▶ _Exercise prompt_
Gather every line of the material below that contains the word "right" and copy each of those lines in full.

:: Entries provided

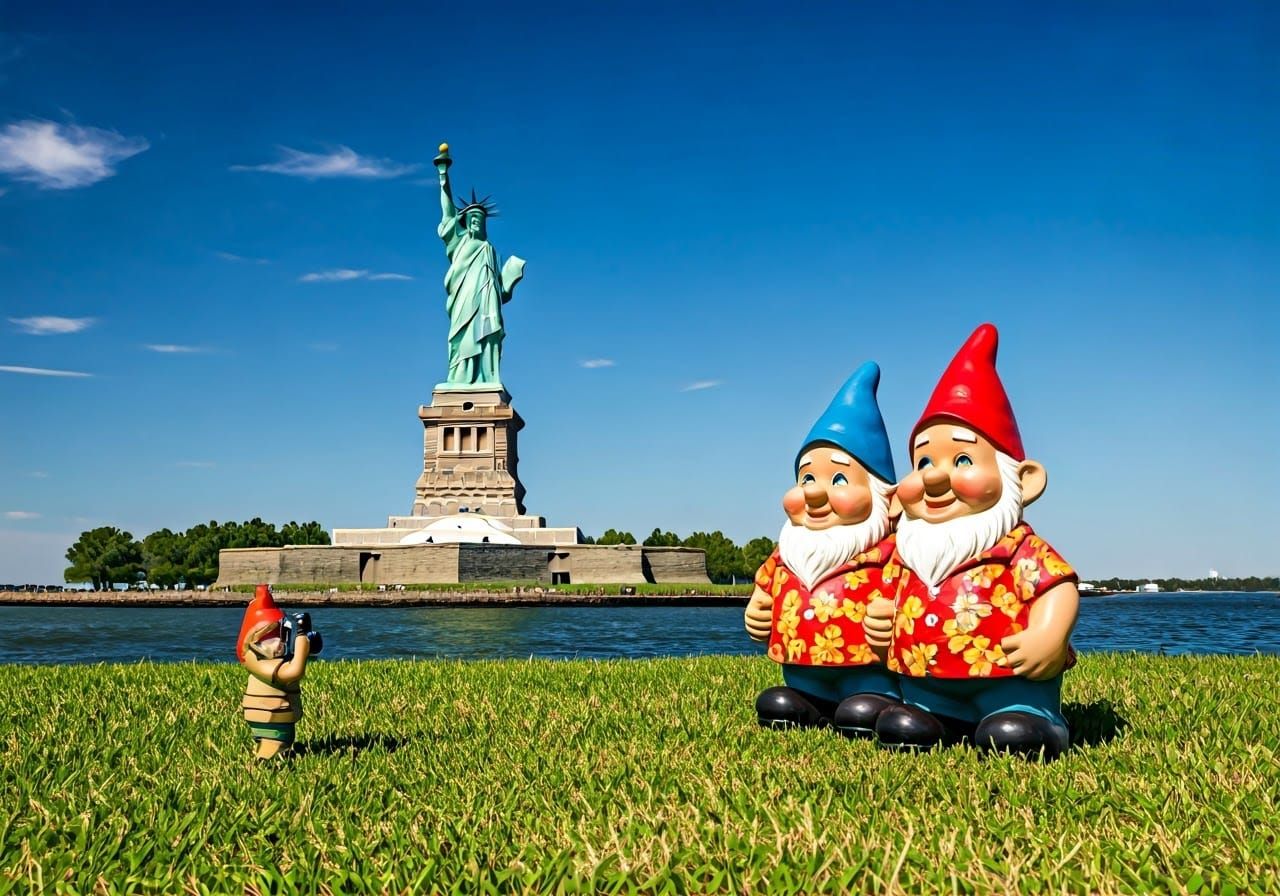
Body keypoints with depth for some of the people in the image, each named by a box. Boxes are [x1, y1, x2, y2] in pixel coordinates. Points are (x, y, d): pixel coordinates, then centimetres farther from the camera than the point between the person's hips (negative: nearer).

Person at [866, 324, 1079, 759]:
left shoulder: (1018, 548, -8)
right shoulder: (907, 553, 12)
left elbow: (1059, 588, -15)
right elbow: (890, 595, 27)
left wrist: (1046, 637, -27)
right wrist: (879, 618, 10)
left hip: (1008, 677, -6)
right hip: (926, 681, 6)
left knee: (1015, 733, -21)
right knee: (904, 725, 0)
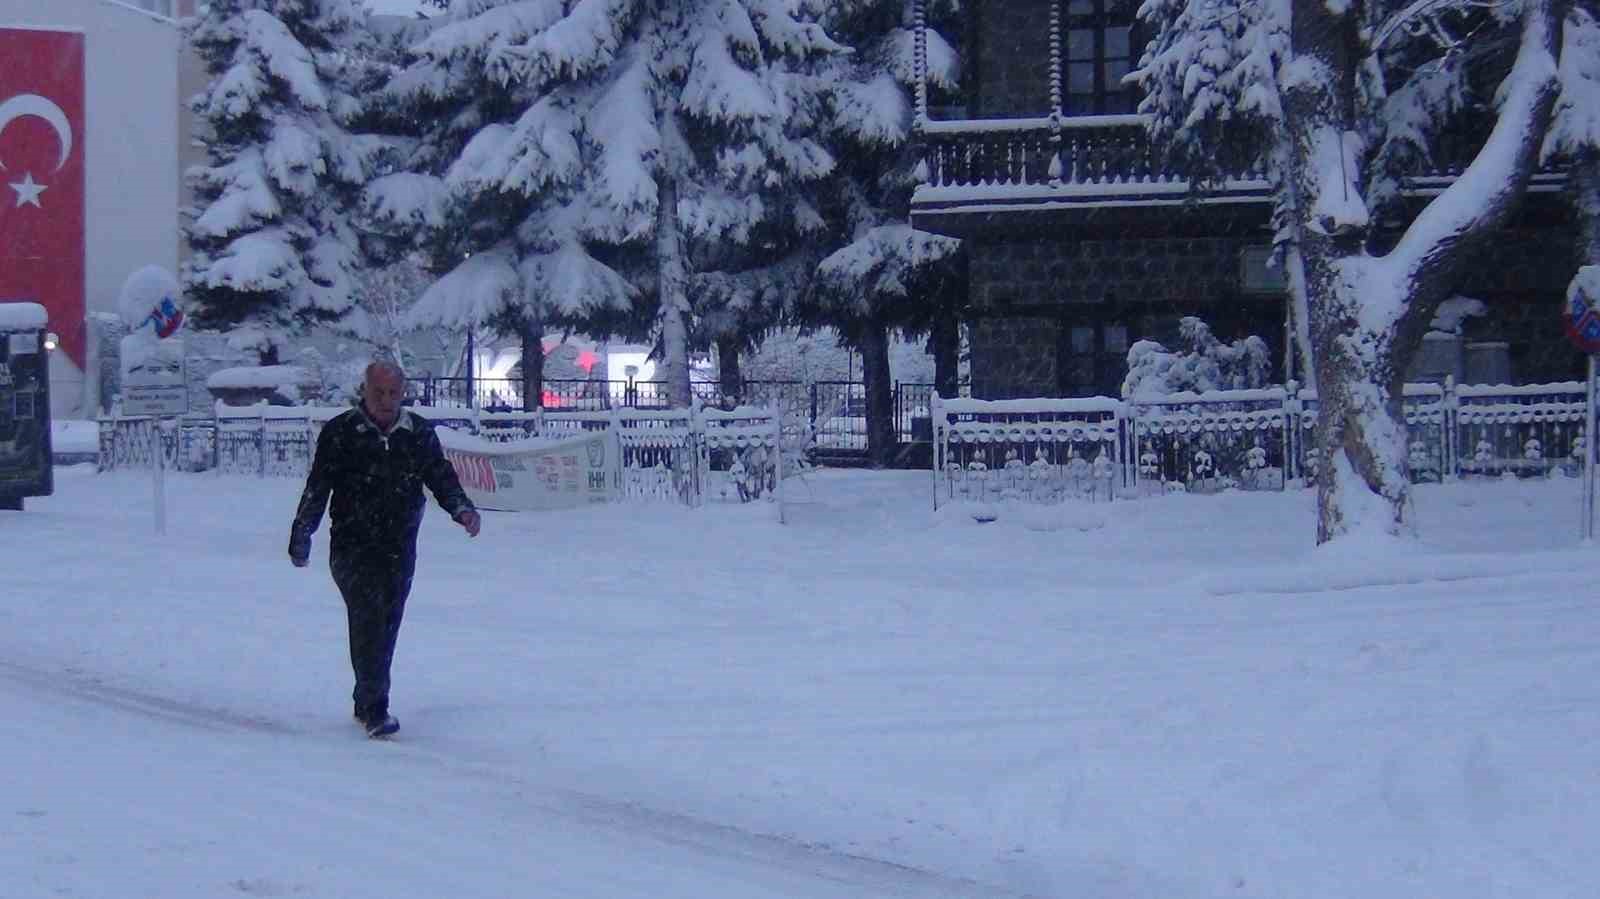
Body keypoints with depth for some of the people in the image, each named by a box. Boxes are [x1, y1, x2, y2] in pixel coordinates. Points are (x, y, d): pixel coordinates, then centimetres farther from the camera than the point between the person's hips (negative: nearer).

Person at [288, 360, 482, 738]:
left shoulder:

::::

▶ _Result of the task_
right shoulder: (907, 553, 12)
right elbow: (890, 595, 27)
right wrist: (879, 618, 10)
right hip: (926, 681, 6)
right knee: (904, 725, 0)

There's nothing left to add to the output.